Saturday I was returning to Karaganda after spending most of the day in Astana. I had met a group of believers from Hungary who are looking at sending missionaries to K’stan. After a good visit and an equally good lunch, I said my goodbyes.
Before going to the bus station I stopped at the Ramstore in Astana. It does not have the selection of American products that the Ramstore in Almaty does, but I was out of salsa so I bought a couple of jars. Praise the Lord I stopped since I had been looking for cumin as well, and they had lots, so I was able to stock up. While I was there I purchased a Time magazine in English.
After purchasing my bus ticket I had to wait about 20 minutes before the bus would begin loading. I had never noticed that there were assigned seats on the bus before. But I quickly found out as I was sitting in someone’s place and had to go find my seat. Fortunately, no one was sitting in my seat and so I sat down. Right before the bus was to take off, a young man asked if the seat next to me was free and he sat down.
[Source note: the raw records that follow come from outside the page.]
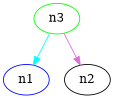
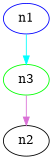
  digraph {
    edge [a=dog b=cat]
    n1 [a=4 b=3 color=blue]
    n3 [a=3 color=green label=n3]
    n2
-   n3 -> n1 [color=cyan]
+   n1 -> n3 [color=cyan]
    n3 -> n2 [color=orchid]
  }
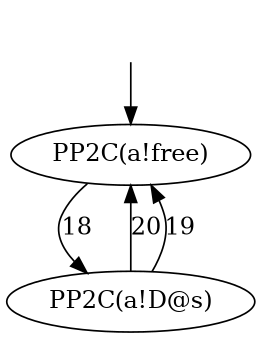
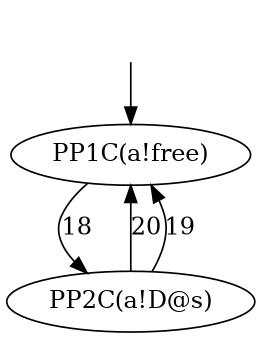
  digraph {
    Init_81 [height="0px" style=invis width="0px"]
-   n2 [label="PP2C(a!free)"]
+   n2 [label="PP1C(a!free)"]
    n3 [label="PP2C(a!D@s)"]
    Init_81 -> n2
    n2 -> n3 [label=18]
    n3 -> n2 [label=20]
    n3 -> n2 [label=19]
  }
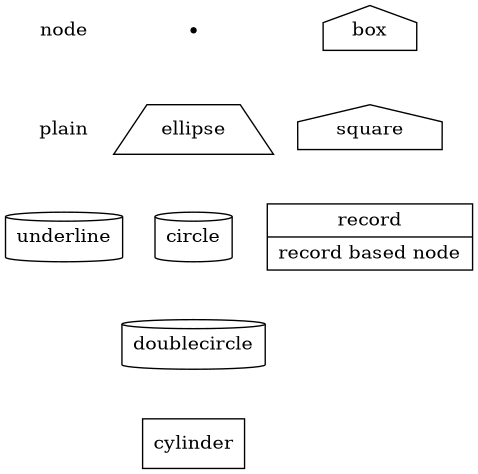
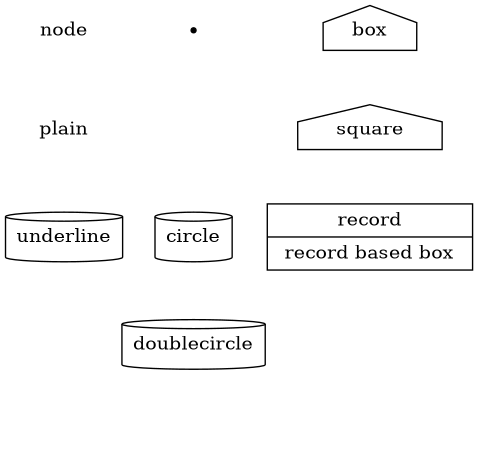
  digraph {
    node [shape=cylinder]
    edge [style=invis]
    n1 [label="node" shape=none]
    plain [shape=plain]
    underline
    point [shape=point]
-   ellipse [shape=trapezium]
    circle
    box [shape=house]
    square [shape=house]
-   n9 [label="{record|record based node}" shape=record]
+   n9 [label="{record|record based box}" shape=record]
    doublecircle
-   cylinder [shape=box]
    n1 -> plain
    plain -> underline
-   point -> ellipse
-   ellipse -> circle
    circle -> doublecircle
    box -> square
    square -> n9
-   doublecircle -> cylinder
  }
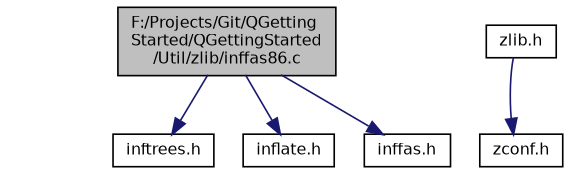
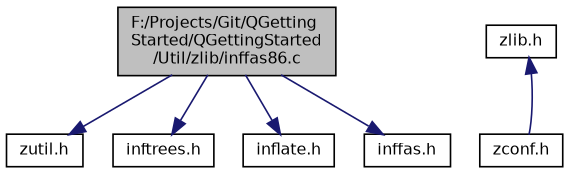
  digraph {
    node [color=black fillcolor=white fontname=Helvetica fontsize=10 shape=record style=filled]
    edge [color=midnightblue fontname=Helvetica fontsize=10 labelfontname=Helvetica labelfontsize=10 style=solid]
    n1 [fillcolor=grey75 fontcolor=black height=0.2 label="F:/Projects/Git/QGetting\lStarted/QGettingStarted\l/Util/zlib/inffas86.c" width=0.4]
+   n2 [height=0.2 label="zutil.h" width=0.4]
    n3 [height=0.2 label="inftrees.h" width=0.4]
    n4 [height=0.2 label="inflate.h" width=0.4]
    n5 [height=0.2 label="inffas.h" width=0.4]
    n6 [height=0.2 label="zlib.h" width=0.4]
    n7 [height=0.2 label="zconf.h" width=0.4]
+   n1 -> n2
    n1 -> n3
    n1 -> n4
    n1 -> n5
-   n6 -> n7
+   n7 -> n6
  }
We never really spoke and I wasn’t looking for conversation after my last incident on the bus. So I took out my Time magazine and began reading and quickly dozed off. After a short nap, I woke up and since there was still some daylight, I began reading again. However, soon the sun set and I could no longer read.
After a few minutes of sitting there, the young man asked me a question in English. I didn’t understand the question so I asked him in Russian to repeat the question. He asked me again if it was getting too dark to read. I answered, yes, in English this time.
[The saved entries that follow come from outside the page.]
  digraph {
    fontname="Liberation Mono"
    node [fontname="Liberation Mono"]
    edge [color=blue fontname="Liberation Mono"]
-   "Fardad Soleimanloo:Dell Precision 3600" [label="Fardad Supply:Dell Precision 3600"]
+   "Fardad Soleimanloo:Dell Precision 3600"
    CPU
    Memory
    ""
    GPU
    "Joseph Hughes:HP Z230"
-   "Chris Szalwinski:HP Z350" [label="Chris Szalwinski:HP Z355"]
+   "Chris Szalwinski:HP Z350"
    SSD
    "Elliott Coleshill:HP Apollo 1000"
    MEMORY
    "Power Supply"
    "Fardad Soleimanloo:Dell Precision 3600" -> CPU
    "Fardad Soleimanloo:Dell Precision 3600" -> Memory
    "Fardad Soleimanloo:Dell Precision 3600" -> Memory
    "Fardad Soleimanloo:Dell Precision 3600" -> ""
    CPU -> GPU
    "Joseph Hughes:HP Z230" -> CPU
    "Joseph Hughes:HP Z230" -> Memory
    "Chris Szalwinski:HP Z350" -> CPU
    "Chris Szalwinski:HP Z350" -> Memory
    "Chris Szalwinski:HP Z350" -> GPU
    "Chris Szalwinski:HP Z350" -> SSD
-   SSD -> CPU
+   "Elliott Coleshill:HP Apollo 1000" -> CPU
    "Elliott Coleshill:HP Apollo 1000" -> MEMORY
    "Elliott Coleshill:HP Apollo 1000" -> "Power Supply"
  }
So began our conversation. We sat for the rest of the trip, which was about 1 1/2 hours, and spoke in English. He asked where I was from. That is always the first question when they find out I am from America. I answered that I live near Dallas. I always tell people this since they never know where Fort Worth or Wichita Falls is. He then asked me if I lived in Fort Worth. I was in shock. No one has ever said that.
So, of course, I had to ask him how he knew about Fort Worth. He shared with me that almost 2 summers ago, he lived in Denton County and worked at Camp Summit. (Does anyone know of this place or been there?) He worked as a counselor with physically challenged people of all ages.
I had lots more questions for him and we sat and talked about life. He now works for a joint venture in western Kazakhstan for an oil company. He works one month there and then has a month off, so he was traveling home to a city about 500 km from Karaganda. It is in the middle of the steep and there is no direct route from his hometown to where he works, so it takes about 3 days of traveling to go between the two places.
Towards the end of our conversation, I tried to turn it to a more spiritual nature. I told him that I do not believe in chance meetings, that God ordains and works things out and that it was predestined for us to meet on the bus. Here was a bus full of people, the bus was almost full and he chose to sit by me, probably the only other English speaker, and certainly the only native English speaker!
What were the “chances” for us to meet in a situation like that? I had tried to get on the 5:30 p.m. bus but it was already full and had to take a seat in the 6 p.m. bus. I had sat in another seat and had to get up to let someone have the seat I was in. Several others came on the bus after I sat down, but no one sat in the seat next to me. Only when it was almost time to leave, did he come and sit by me.
We exchanged mobile phone numbers and e-mail addresses. I invited him to lunch or dinner when he comes back through Karaganda to go back to work in a few weeks. I don’t know where this will lead, however, I believe in a God that does. Pray for Alibek and for me that God will give us another “chance” at meeting and discussing God’s eternal love for him.